Parallel programming: how to tell threads are being scheduled across the cores?

**Angus** · 05-07-2009

I'm using threads for the first time to maximize usage of a multi-core processor. I'd like to know if all the cores are being used to their maximum potential, but I don't know how.
I was told that for a while MySQL had a flaw wherein it was not properly using the free Linux kernel to schedule its threads. However, I've never seen any calls that direct scheduling. I find this confusing, so another question I have is, is the onus on the programmer to cause threads to be scheduled on different cores?

**matsp** · 05-07-2009

Under normal circumstances, threads are scheduled on all threads.

--
Mats

**Angus** · 05-07-2009

Originally Posted by matsp

Under normal circumstances, threads are scheduled on all threads.
Mats

Threads are scheduled on all cores, you mean? So that's all there is to it? Does anyone know about this problem where the MySQL server didn't operate under normal circumstances? What about OpenMP? What's that for, if not normal circumstances?

**brewbuck** · 05-07-2009

Originally Posted by Angus

Threads are scheduled on all cores, you mean? So that's all there is to it? Does anyone know about this problem where the MySQL server didn't operate under normal circumstances? What about OpenMP? What's that for, if not normal circumstances?

The only reason I can think that MySQL might have anecdotally been doing such a thing would be if it was deliberately messing around with scheduling. You have to TRY to break it. By default, threads are intelligently scheduled across cores.

**matsp** · 05-07-2009

Yes, brewbuck explains much better than me - if you just create threads, all cores will be used (as long as the OS itself is working correctly, of course).
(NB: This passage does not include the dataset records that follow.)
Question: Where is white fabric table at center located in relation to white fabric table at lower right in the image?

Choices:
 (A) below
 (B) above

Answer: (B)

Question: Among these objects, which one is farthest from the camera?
By "messing" with the OS's scheduling, you are HIGHLY likely to undo the work done to make the OS's scheduling optimal. There are some special cases when this is not the case, but those are about as common as the finding compiler bugs or OS bugs. If you do not KNOW FOR CERTAIN, then you most likely should not try to "outsmart" the OS

There are tools that can tell you what the CPU load is on each CPU. "ps" will be one of those, but other tools may be "better".

--
Mats

**Codeplug** · 05-07-2009

Some reading on the subject: Take charge of processor affinity

gg

**Elkvis** · 05-07-2009

I have a pair of Dell PowerEdge 6850 servers at work, and they each have four dual-core pentium-4 chips. each core allows hyperthreading, so I have a total of 16 logical cores per machine. I find that MySQL's InnoDB tables run much faster if I limit the engine to 3 cores. This was actually suggested by the techs at MySQL, when I had a support contract with them. It seems counter-intuitive, but I suspect that it has to do with file I/O and other hardware issues.

**stabu** · 05-19-2009

if you have the "top" command, type it and press "1"
this will give you individual load on your cores.

**Angus** · 05-20-2009

Interesting. I guess it takes some experience to know what those numbers mean. After all, it's not enough to know that all the cores are being used, but that they are all being used at the same time.

**matsp** · 05-20-2009

Originally Posted by Angus

Interesting. I guess it takes some experience to know what those numbers mean. After all, it's not enough to know that all the cores are being used, but that they are all being used at the same time.

If you see 100% load on all processor (or NEAR 100%), then that would indicate that all processors are being used.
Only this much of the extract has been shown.